■ Trecho selecionado
((

Uma entrevista que eu reputo excepcional, pois os historiadores têm esse poder de ver de longe, e explicar as coisas pelos desenvolvimentos profundos, estruturais, sistêmicos.
O mais interessante, também, é ver os EUA comparativamente à Rússia, China, e até o Brasil e o nosso continente, a América Latina.
Eu teria muitos comentários a fazer, mas acho que cada leitor deste blog deve tirar suas próprias conclusões. Eu já tirei as minhas, ou melhor: já refinei certos julgamentos que fazia, apurei meu conhecimento sobre os EUA e descobri novas perspectivas sobre velhas questões de poder, potência, dominação, sucesso e fracasso no desenvolvimento.
Paulo Roberto de Almeida
Entrevista: Gordon Wood
Os Estados Unidos são uma ideia
Veja (Páginas Amarelas), 25/04/2012
O historiador explica como a revolução de 1776 formou o caráter nacional do americano e como a súbita ascensão do país à condição de potência abalou sua inocência original
Gordon Wood, 78 anos e ainda na ativa, é sinônimo de excelência acadêmica nos Estados Unidos. Professor de história da Universidade Brown, ele foi um dos primeiros a se debruçar sobre o período que, no começo de sua carreira, era um poço de desprestígio: a Revolução Americana de 1776. que ninguém considerava relevante para a formação dos Estados Unidos. Desenterrando o tesouro revolucionário, Wood criou uma inovadora e requintada interpretação sobre os americanos e os Estados Unidos. Uma de suas pérolas: "Ser americano não é ser alguém, mas acreditar em alguma coisa". Especialmente acreditar em democracia e liberdade, ideias que embalaram a revolução. Nesta entrevista, concedida na sua modesta sala na universidade, Wood explica passado e presente dos Estados Unidos.
Historiadores brasileiros acreditam que o Brasil seria um país mais avançado se tivesse vivido uma ruptura, como uma revolução ou uma guerra civil. Os Estados Unidos devem o que são às rupturas?

))

■ Tarefa proposta 1
Liste todos os países mencionados pelo nome no trecho selecionado.
■ Tarefa proposta 2
Responda com base no trecho selecionado:
(a) Em que publicação e em que data a entrevista saiu?
(b) Que idade tem Gordon Wood e em que universidade ele leciona?
(c) Onde a entrevista foi concedida?
As entradas a seguir têm outra origem.

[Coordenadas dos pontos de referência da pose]
((

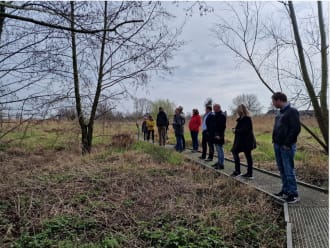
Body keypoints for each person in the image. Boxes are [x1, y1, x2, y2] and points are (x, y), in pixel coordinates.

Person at [272, 92, 301, 204]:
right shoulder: (280, 113)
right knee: (282, 169)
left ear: (279, 100)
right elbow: (278, 128)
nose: (273, 103)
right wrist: (274, 140)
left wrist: (287, 144)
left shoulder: (292, 111)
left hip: (286, 146)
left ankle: (293, 194)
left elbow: (296, 129)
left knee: (288, 170)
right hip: (277, 145)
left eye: (274, 101)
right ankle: (285, 191)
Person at [231, 104, 256, 178]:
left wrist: (236, 130)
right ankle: (238, 171)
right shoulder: (240, 119)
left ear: (242, 110)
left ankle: (249, 173)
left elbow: (245, 130)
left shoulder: (247, 119)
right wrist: (235, 130)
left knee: (248, 156)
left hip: (247, 141)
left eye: (239, 109)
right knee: (234, 152)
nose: (237, 111)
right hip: (240, 141)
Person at [212, 104, 226, 170]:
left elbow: (222, 127)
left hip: (219, 135)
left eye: (214, 108)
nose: (213, 109)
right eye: (213, 108)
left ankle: (221, 164)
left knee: (220, 150)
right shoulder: (216, 115)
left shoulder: (222, 115)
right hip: (215, 134)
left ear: (218, 108)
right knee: (218, 150)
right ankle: (219, 162)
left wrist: (219, 135)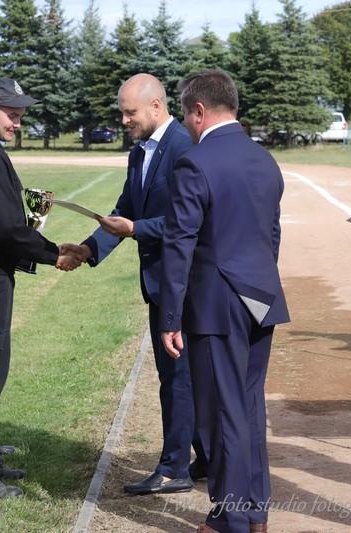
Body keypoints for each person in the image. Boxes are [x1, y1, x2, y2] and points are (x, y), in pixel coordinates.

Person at [158, 70, 290, 533]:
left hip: (217, 304)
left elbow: (180, 242)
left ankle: (229, 519)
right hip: (261, 296)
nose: (186, 124)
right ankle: (253, 513)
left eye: (186, 115)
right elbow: (271, 235)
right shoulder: (264, 159)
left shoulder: (195, 162)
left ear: (199, 110)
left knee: (221, 412)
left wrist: (170, 316)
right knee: (249, 406)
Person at [60, 73, 202, 496]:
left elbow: (187, 221)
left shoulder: (184, 147)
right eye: (122, 112)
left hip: (183, 283)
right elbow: (125, 208)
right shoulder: (140, 151)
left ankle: (174, 468)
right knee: (180, 376)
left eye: (129, 112)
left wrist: (137, 228)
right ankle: (207, 457)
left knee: (178, 378)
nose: (123, 120)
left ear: (156, 106)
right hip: (160, 283)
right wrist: (89, 249)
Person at [0, 76, 70, 498]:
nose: (18, 123)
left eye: (22, 115)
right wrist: (52, 253)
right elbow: (5, 229)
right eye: (12, 114)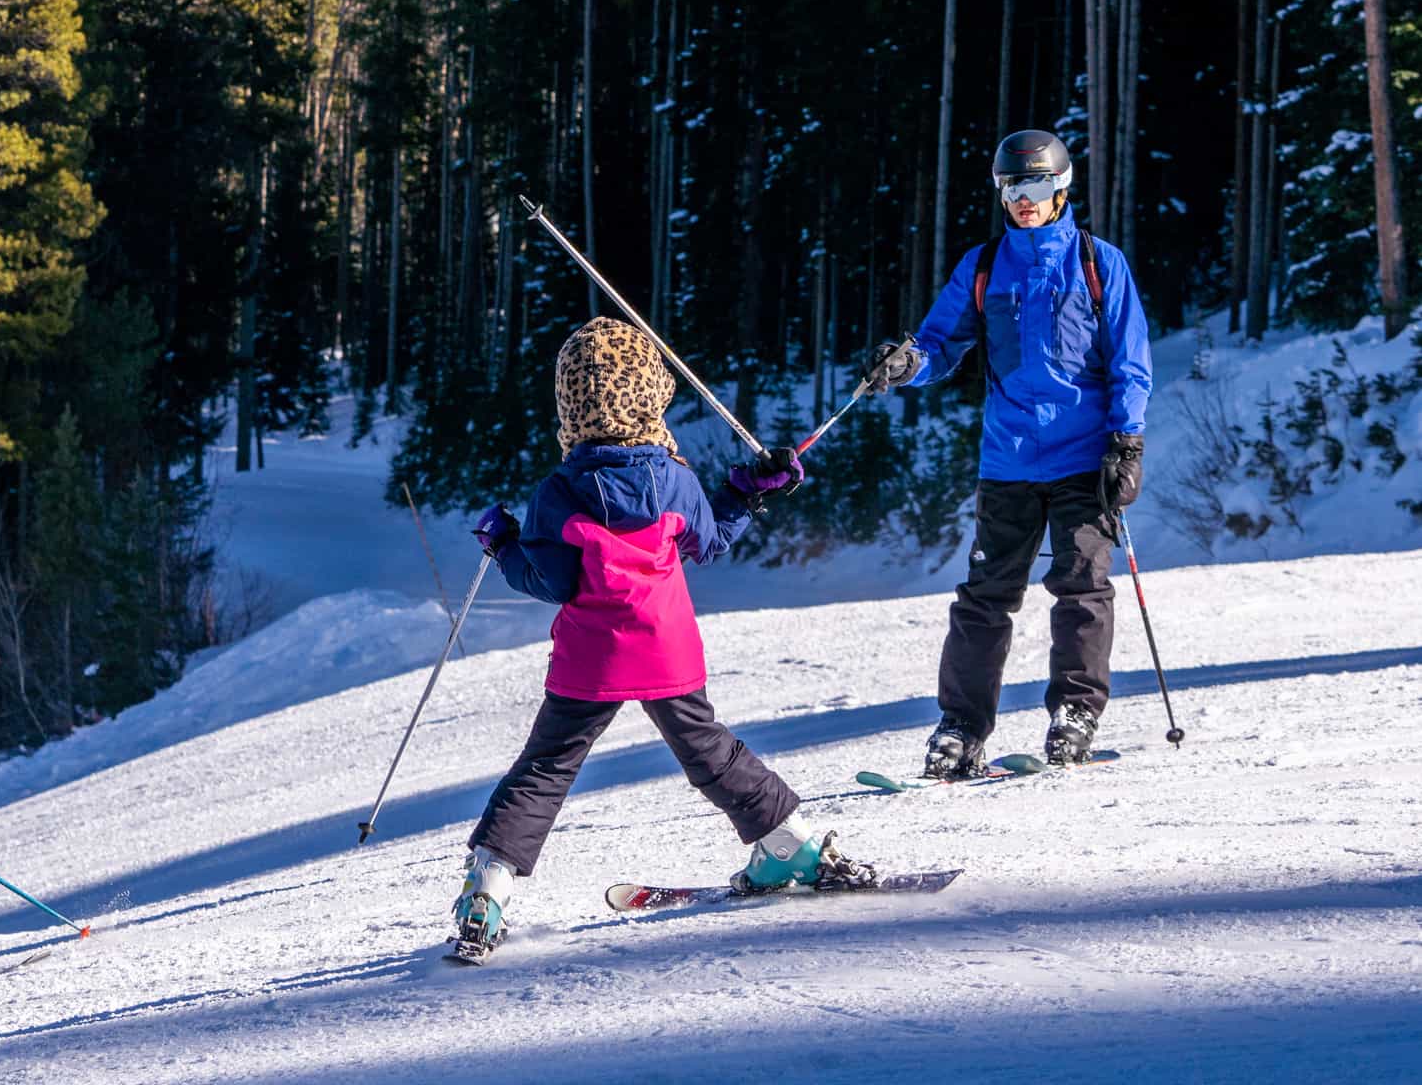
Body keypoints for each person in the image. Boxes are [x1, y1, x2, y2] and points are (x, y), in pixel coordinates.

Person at [450, 316, 874, 960]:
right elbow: (710, 539)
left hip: (591, 659)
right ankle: (791, 844)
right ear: (652, 393)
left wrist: (505, 544)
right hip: (665, 649)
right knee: (709, 750)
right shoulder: (674, 478)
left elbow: (550, 579)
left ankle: (487, 890)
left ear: (570, 403)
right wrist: (747, 489)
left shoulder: (559, 494)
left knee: (545, 767)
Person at [865, 129, 1152, 777]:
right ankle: (961, 730)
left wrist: (1126, 441)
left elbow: (1131, 365)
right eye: (1014, 187)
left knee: (1082, 586)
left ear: (1062, 188)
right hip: (1010, 460)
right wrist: (908, 363)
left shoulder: (1097, 263)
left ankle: (1074, 713)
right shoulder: (985, 265)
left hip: (1085, 457)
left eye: (1039, 185)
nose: (1026, 199)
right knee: (985, 597)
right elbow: (940, 344)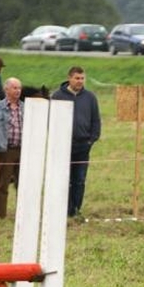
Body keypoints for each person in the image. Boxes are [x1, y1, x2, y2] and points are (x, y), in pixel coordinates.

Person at [51, 66, 102, 218]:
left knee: (79, 180)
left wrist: (91, 139)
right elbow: (51, 121)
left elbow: (96, 120)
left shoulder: (90, 97)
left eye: (82, 78)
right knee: (63, 179)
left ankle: (76, 209)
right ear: (69, 78)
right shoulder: (57, 96)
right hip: (63, 146)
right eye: (77, 78)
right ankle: (63, 209)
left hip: (83, 146)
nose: (80, 81)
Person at [0, 78, 23, 218]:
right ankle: (0, 213)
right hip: (6, 150)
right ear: (6, 89)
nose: (17, 91)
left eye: (19, 88)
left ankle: (22, 212)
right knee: (3, 183)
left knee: (23, 183)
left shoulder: (26, 107)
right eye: (14, 88)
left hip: (23, 150)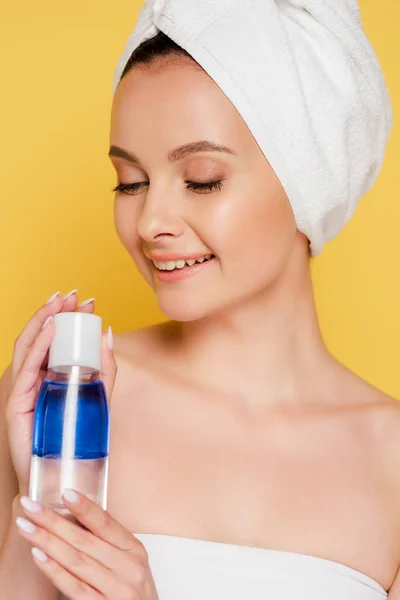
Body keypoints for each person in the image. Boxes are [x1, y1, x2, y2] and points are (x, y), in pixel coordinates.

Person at [0, 2, 398, 599]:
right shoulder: (58, 405)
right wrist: (47, 495)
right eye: (130, 182)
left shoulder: (391, 462)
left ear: (308, 183)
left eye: (202, 178)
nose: (151, 220)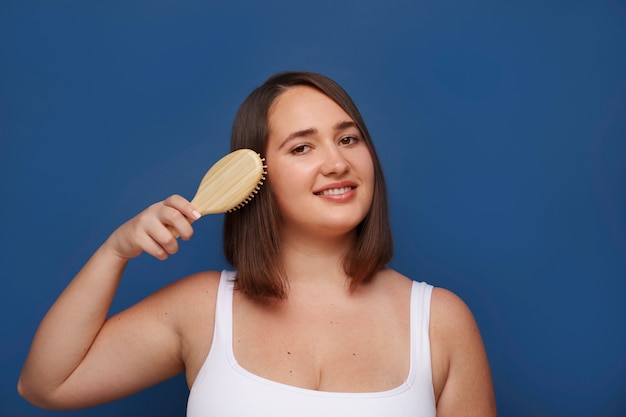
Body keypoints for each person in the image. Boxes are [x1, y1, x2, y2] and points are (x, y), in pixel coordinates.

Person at [18, 71, 496, 416]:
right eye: (302, 147)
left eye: (349, 139)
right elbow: (47, 385)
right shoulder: (203, 308)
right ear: (255, 178)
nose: (336, 163)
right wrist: (114, 252)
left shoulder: (440, 322)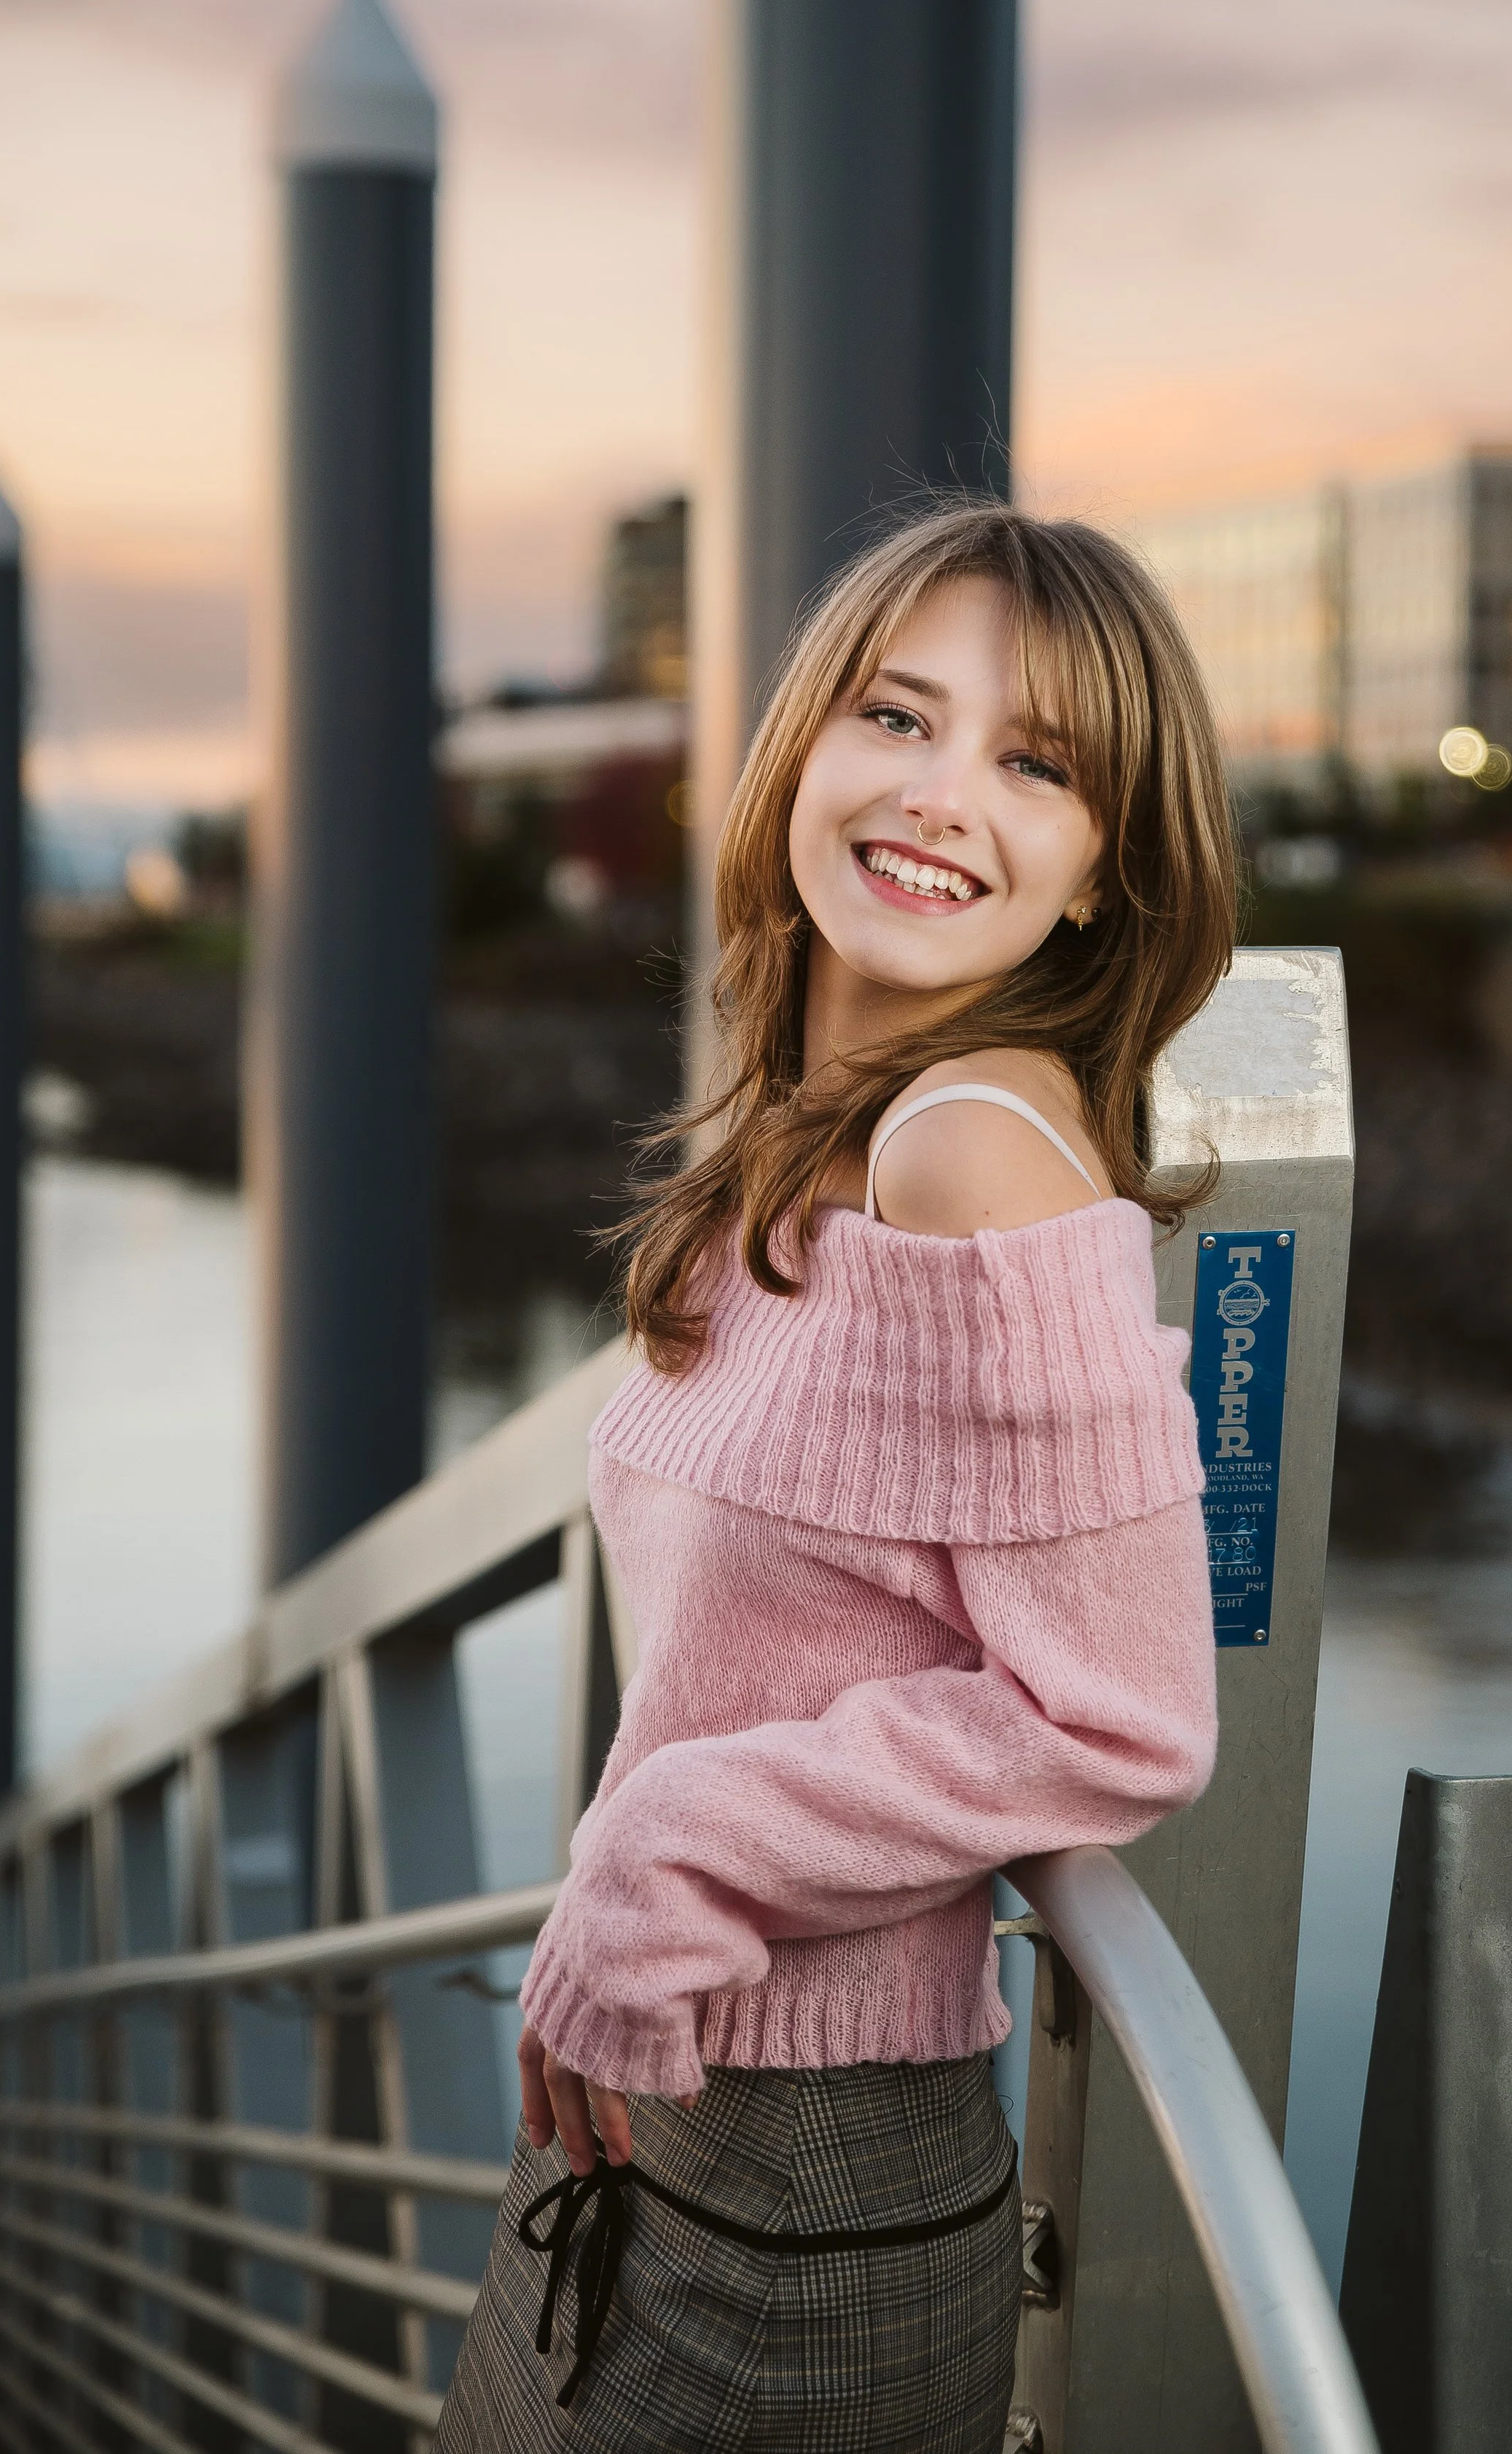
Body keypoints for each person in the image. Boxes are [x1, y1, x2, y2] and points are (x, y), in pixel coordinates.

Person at [436, 501, 1235, 2454]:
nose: (941, 791)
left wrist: (668, 1841)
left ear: (1094, 880)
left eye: (1035, 762)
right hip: (654, 2096)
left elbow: (1120, 1719)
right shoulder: (815, 1130)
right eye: (895, 714)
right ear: (799, 747)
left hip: (806, 2187)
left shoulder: (974, 1146)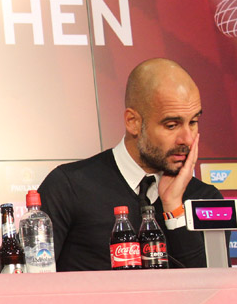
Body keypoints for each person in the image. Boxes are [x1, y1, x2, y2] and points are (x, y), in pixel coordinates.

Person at [38, 58, 222, 271]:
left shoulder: (206, 198)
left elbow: (210, 290)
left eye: (193, 122)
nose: (188, 139)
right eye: (172, 125)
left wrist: (174, 209)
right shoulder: (68, 187)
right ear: (133, 122)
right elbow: (28, 285)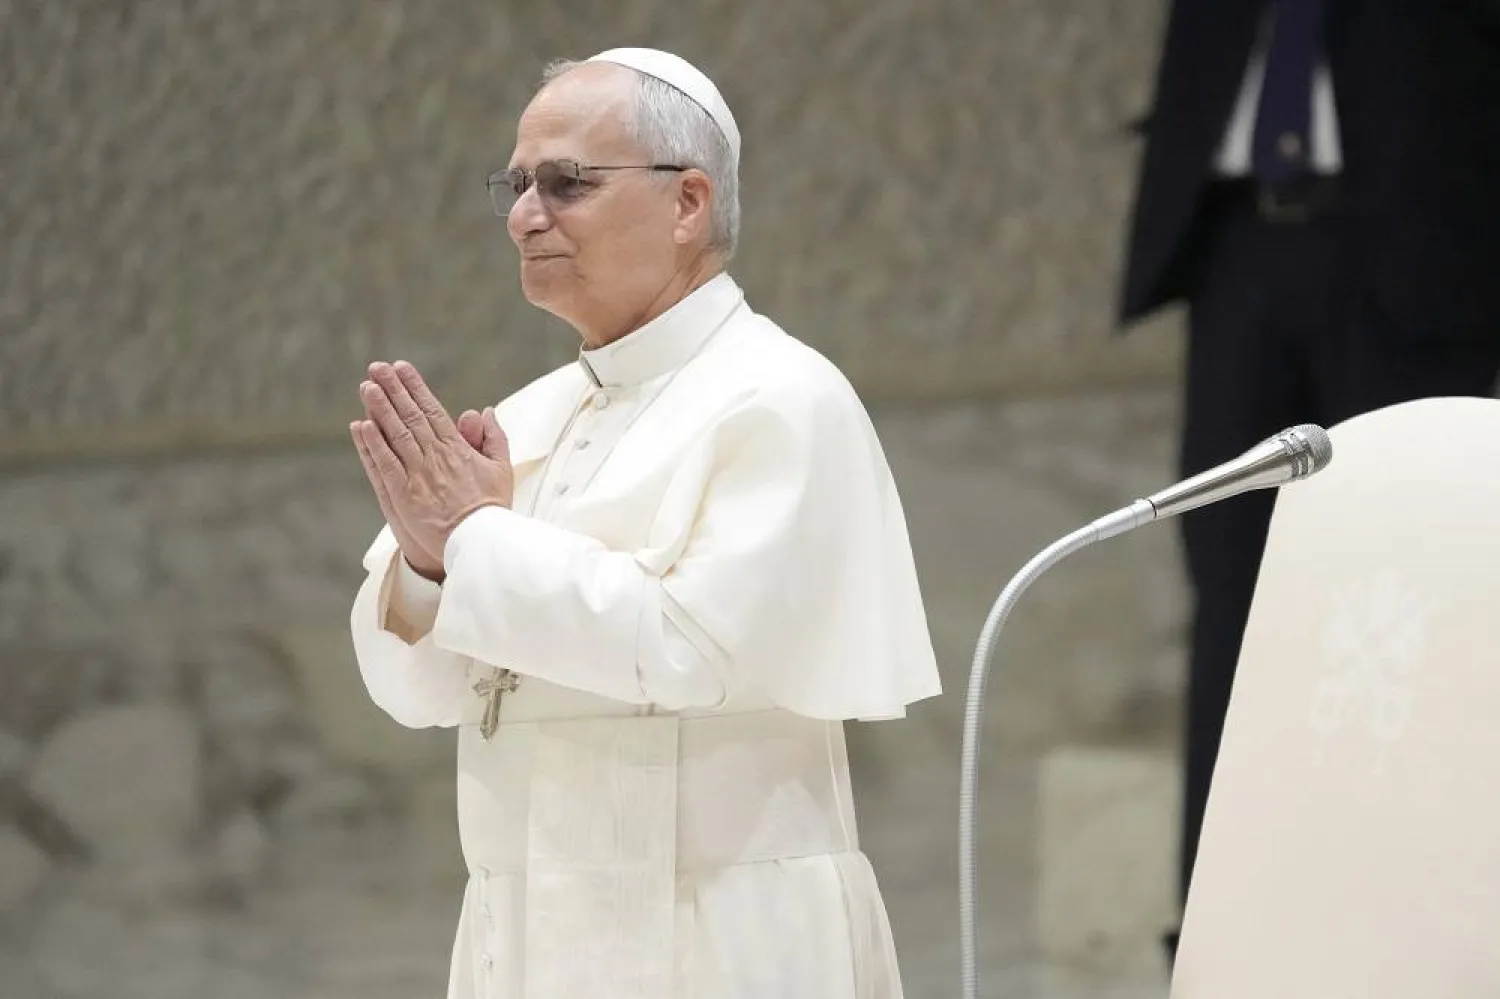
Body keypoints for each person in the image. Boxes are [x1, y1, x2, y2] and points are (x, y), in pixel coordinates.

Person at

))

■ Sua resposta 1
Estados Unidos, Rússia, China, Brasil

■ Sua resposta 2
(a) Na Veja (Páginas Amarelas), em 25/04/2012.
(b) Tem 78 anos e leciona na Universidade Brown.
(c) Em sua modesta sala na universidade.